I don’t believe that I have ever heard anyone refer as often as he did to Aristotle, Thucydides, Herodotus, Marcus Aurelius and Gallienus, among others, and with such familiarity that he might have had them as personal friends.

He also possessed in his library a beautiful bound edition of the works of Karl Marx, which included volume after volume of correspondence between Marx and Engels. Was it the books beautiful appearance, all gilded, that attracted me? Or the fact that they were usually under lock and key? In any case more than once I managed to borrow one of those volumes on the sly and peruse it without understanding a thing, to then put it back discreetly in its place. Was it for that reason that when I became of the age to interest myself in such things that I found myself incapable of reading Marx.

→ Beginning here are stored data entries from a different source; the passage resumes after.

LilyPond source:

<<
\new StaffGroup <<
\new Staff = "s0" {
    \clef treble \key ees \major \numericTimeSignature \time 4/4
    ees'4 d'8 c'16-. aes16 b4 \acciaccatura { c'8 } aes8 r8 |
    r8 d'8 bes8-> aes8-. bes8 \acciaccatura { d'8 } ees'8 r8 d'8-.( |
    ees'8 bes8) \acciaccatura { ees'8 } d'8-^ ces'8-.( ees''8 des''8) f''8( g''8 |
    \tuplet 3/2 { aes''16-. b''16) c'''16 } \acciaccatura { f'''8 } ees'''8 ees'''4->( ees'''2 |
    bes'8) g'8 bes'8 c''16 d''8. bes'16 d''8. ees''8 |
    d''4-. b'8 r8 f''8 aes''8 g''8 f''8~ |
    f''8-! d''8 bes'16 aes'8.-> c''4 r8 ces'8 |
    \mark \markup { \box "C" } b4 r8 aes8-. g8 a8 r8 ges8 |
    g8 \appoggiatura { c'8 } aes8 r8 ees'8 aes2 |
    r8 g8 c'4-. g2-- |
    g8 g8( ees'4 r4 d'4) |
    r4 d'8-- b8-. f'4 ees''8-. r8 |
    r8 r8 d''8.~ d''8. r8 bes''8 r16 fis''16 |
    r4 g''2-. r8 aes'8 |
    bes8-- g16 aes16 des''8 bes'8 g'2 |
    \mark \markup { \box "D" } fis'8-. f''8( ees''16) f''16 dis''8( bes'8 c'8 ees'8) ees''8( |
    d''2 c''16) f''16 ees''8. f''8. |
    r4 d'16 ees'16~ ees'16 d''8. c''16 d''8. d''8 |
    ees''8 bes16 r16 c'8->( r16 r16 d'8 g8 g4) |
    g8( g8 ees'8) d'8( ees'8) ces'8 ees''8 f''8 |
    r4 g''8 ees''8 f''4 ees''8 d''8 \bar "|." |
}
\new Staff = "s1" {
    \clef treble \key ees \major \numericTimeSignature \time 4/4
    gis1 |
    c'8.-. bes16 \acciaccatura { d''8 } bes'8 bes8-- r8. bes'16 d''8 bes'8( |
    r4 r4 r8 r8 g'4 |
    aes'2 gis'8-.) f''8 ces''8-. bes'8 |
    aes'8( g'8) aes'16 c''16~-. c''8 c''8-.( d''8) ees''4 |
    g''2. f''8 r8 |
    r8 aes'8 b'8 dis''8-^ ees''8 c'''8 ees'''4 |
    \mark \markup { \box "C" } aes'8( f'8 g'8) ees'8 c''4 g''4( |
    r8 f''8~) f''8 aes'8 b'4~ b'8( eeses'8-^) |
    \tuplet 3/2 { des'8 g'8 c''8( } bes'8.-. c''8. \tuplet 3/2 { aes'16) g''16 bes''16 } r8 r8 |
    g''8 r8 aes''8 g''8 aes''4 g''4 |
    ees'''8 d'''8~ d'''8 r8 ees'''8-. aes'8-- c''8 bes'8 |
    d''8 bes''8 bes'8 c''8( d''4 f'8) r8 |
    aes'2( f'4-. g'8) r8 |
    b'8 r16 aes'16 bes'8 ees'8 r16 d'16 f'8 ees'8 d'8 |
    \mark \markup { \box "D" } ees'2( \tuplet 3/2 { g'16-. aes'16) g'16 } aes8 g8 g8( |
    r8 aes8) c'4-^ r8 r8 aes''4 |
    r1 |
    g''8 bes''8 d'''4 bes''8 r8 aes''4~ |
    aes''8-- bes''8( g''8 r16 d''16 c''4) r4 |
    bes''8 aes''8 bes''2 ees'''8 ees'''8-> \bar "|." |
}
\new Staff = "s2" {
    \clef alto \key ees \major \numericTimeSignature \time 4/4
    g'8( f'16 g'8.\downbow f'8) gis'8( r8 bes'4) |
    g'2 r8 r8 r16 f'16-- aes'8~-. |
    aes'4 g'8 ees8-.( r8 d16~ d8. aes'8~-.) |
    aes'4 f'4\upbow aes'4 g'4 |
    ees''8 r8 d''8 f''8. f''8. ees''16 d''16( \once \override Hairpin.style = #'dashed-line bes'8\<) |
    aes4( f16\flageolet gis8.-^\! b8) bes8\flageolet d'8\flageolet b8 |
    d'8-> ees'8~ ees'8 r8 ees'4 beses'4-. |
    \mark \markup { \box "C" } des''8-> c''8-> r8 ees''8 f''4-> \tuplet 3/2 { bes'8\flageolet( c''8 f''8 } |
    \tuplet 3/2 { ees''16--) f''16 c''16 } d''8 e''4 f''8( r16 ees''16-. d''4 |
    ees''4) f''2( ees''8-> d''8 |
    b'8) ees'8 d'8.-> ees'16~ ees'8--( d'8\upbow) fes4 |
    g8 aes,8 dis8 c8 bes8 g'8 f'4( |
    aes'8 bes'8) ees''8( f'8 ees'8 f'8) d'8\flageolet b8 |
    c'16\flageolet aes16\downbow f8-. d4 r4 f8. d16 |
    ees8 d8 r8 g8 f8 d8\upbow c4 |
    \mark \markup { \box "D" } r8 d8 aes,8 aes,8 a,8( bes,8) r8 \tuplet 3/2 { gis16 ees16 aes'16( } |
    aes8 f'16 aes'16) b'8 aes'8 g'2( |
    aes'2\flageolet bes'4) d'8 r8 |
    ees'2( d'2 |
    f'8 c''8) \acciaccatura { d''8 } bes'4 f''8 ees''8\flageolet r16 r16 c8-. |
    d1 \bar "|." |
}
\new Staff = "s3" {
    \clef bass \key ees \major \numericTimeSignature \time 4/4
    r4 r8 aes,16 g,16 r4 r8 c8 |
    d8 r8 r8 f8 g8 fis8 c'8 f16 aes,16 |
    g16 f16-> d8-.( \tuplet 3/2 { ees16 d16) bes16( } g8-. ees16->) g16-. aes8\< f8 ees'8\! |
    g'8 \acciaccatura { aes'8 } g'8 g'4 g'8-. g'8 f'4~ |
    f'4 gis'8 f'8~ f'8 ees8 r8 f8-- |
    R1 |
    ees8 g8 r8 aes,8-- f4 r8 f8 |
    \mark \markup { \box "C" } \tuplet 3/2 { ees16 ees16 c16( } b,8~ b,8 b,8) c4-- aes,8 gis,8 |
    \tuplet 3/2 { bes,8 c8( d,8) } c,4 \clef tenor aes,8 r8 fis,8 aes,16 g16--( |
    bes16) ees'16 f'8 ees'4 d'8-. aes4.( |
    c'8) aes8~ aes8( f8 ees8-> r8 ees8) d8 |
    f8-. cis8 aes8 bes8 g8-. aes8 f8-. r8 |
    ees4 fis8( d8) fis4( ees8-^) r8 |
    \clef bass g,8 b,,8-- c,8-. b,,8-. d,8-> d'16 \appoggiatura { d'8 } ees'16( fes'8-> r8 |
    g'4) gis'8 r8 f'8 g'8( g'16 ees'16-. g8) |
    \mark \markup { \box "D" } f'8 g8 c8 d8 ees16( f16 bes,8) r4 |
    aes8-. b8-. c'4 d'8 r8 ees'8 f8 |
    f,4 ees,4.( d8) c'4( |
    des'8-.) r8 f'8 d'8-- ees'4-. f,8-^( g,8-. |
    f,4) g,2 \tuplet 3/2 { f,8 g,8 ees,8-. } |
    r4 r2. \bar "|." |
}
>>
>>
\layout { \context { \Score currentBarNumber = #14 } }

When the weather was nice, on Sundays, my father often took his morning promenade among the bookstalls on the banks of the Seine, where he rarely missed the opportunity to bring me some book that he judged to be at the right level for my understanding. Jules Verne, Fennimore Cooper, Dickens, Alexandre Dumas, Jack London, Paul d’Ivoi are among the authors that colored my childhood. At times – and what a treat! – he took me along with him, but then I never knew which book to have him buy for me; how to decide among all those treasures?

Something that I didn’t understand for a long time was that my father was the embodiment of a synthesis of social revolutionary, Georgian patriot and learned European with lofty ideals, supremely conscious of the intrinsic value of the human being, whatever the degradation in which the person might have fallen. “No one falls down so low that there isn’t still in him something worthy of being saved,” he said, rejoining the notion of Christ the Redeemer.

He had always been agnostic, it seemed to me, and he hardly believed in any organized church, but he recognized in religion a very important function in the life of a society. And even though he didn’t go to mass, he made it his duty to attend all the great religious feasts, such as that of Saint Nino, who brought Christianity to Georgia during the Third Century, and all the funerals, marriages and baptisms of all his compatriots.


Religion and Me

As for me and religion, my parents left me completely free, so free that they never spoke to me about it. In fact, I don’t remember ever hearing anyone speak about these questions, and this is in spite of the fact that the father of my mother had been a village priest. Naturally, I never heard any talk of religion at school, which in France is resolutely secular, and never among my playmates. Yet, I don’t know how or why, but at the age of 13 I decided to become baptized! This was solemnly done at a small orthodox Russian church in Vanves, the Georgian colony not having at that time a place of worship of its own.